**Given data**
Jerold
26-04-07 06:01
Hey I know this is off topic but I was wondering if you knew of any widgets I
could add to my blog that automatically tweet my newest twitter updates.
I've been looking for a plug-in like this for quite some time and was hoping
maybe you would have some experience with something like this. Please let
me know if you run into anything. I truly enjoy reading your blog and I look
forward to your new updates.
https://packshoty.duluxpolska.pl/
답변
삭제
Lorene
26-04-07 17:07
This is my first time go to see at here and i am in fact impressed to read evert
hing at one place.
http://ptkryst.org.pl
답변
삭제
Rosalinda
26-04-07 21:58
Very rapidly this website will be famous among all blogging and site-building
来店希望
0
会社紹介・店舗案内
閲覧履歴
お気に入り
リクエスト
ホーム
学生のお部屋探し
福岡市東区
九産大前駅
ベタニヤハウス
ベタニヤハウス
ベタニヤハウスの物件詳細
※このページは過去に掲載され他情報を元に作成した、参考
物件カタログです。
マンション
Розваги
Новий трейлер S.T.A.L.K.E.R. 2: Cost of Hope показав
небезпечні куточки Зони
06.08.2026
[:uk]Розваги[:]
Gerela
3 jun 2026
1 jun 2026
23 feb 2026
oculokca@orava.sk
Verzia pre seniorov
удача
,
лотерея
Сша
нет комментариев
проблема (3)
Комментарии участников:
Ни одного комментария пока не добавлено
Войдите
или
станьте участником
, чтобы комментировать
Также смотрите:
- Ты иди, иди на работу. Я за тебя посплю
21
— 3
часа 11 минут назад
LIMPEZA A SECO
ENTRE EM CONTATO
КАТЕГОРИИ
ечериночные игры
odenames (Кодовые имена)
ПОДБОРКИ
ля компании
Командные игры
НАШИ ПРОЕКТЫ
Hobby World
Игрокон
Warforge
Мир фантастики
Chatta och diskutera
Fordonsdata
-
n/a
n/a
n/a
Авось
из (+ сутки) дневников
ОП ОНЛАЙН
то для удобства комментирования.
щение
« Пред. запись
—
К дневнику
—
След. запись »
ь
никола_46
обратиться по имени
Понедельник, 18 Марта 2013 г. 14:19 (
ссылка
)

**Description of the task**
For the span from the line containing "Мир фантастики" through the last line of the entries above, transcribe each line exactly and leave out everything else.

**Solved problem**
Мир фантастики
Chatta och diskutera
Fordonsdata
-
n/a
n/a
n/a
Авось
из (+ сутки) дневников
ОП ОНЛАЙН
то для удобства комментирования.
щение
« Пред. запись
—
К дневнику
—
След. запись »
ь
никола_46
обратиться по имени
Понедельник, 18 Марта 2013 г. 14:19 (
ссылка
)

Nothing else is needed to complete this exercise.